Things learnt from recent preparation of 1T data for testing

October 9, 2024 - 2 minutes read - 403 words

Several things learnt from recent preparation of data for testing.

Question the way when it takes too long to process data

sed: remove last n lines

In the past I always thought sed is the fastest way to manipulate data. Is it true for all the cases? I generated 1T testing data in ndjson format, however the last lines of those files are corrupted json data. I had to remove the last line. The tail command can quickly show the line there. sed will take longer time to delete the last line. Thinking of the way of tail, there must be a more efficient way to remove last line or last n lines. Efficiently remove the last two lines of an extremely large text file at superuser.com gives a python program and truncate command, truncate is my choice considing less dependencies. It takes less 1 seconds to remove last line from a 100GB-sized file instead of mins. In the end, sed is not the fastest way to delete last line or last n lines of files. Here is the way I used to remove last line.
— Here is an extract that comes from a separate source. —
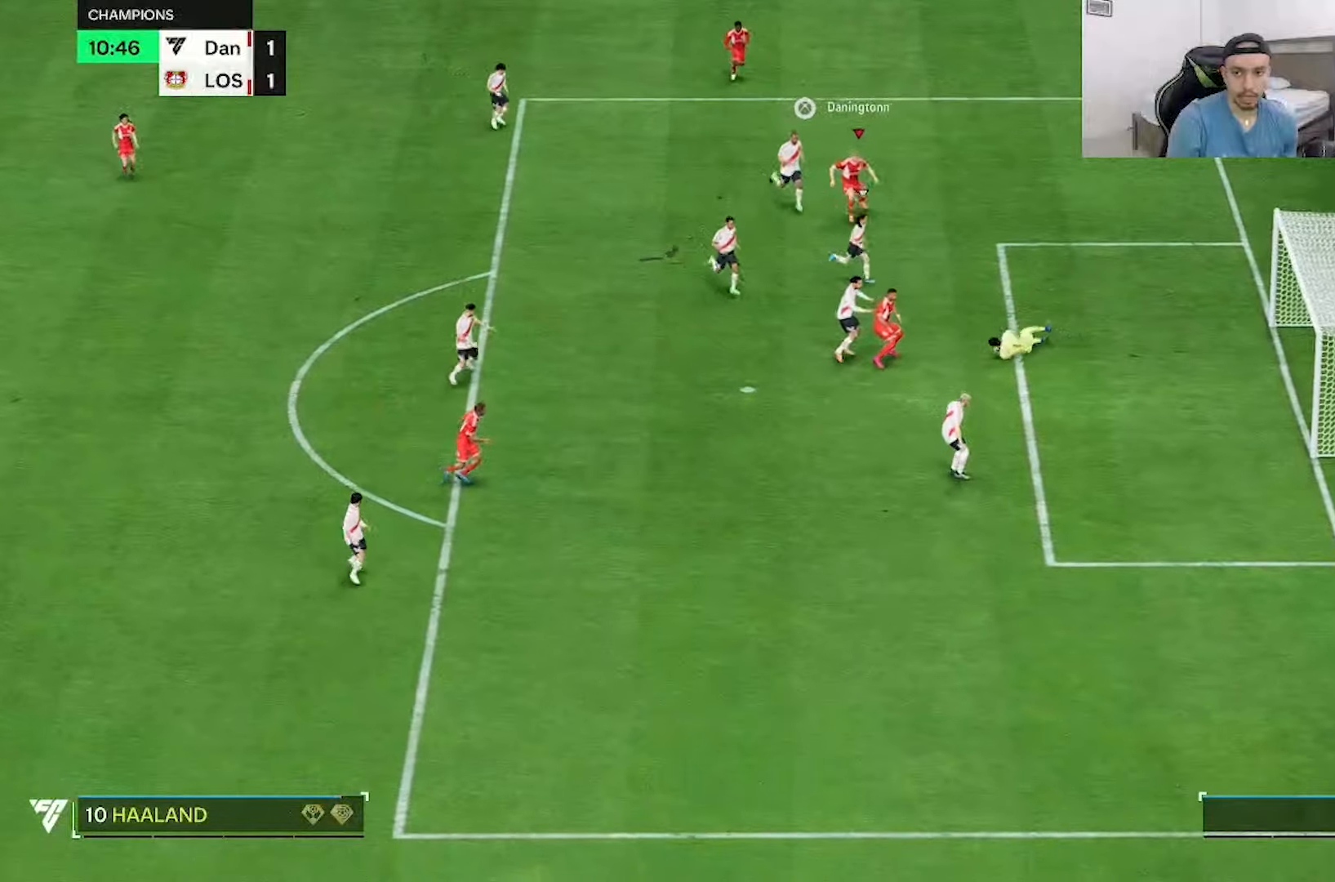
{"dt_ms": 500, "buttons": [], "left_stick": "up-right", "right_stick": "center", "events": []}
truncate --size=-$(tail -n1 myfile | wc -m) myfile

sed: remove some lines in the middle of a file

In theory, it is possible to navigate a specific line and manipulate the block correctly in linewise way without rewriting the file. Don’t know how to do it now.

You can actually edit a file without re-writing the whole file at reddit show a way, replacing the lines with whitespace if there is no side effects on the downstream processing.

find and execute

During processing data, I noticed cpu usages and io usages are low. Considering running in a multiple core system with SSD storage, there are rooms to improve. Parallel the execution part will be a natural choice.

find . -type f -name '*.zip' -print0 |\
   parallel -0 unzip -d {/.} {}

Simple Json validataion (not schema or structure level)

PostgreSQL is slow to process json data for jsonb as it do more jobs than simple validation. A better option would be doing the validation before loading data into PostgreSQL.

jq -c '.' < test.ndjson > /dev/null
jq 'empty' < test.ndjson
# TODO: show error lines and continue processing remainding lines

Validate json and get lines with errors

> jq -R -n 'inputs | try (fromjson|empty) catch input_line_number' < test.ndjson
2
4
10
> sed -i '2d;4d;10d' test.ndjson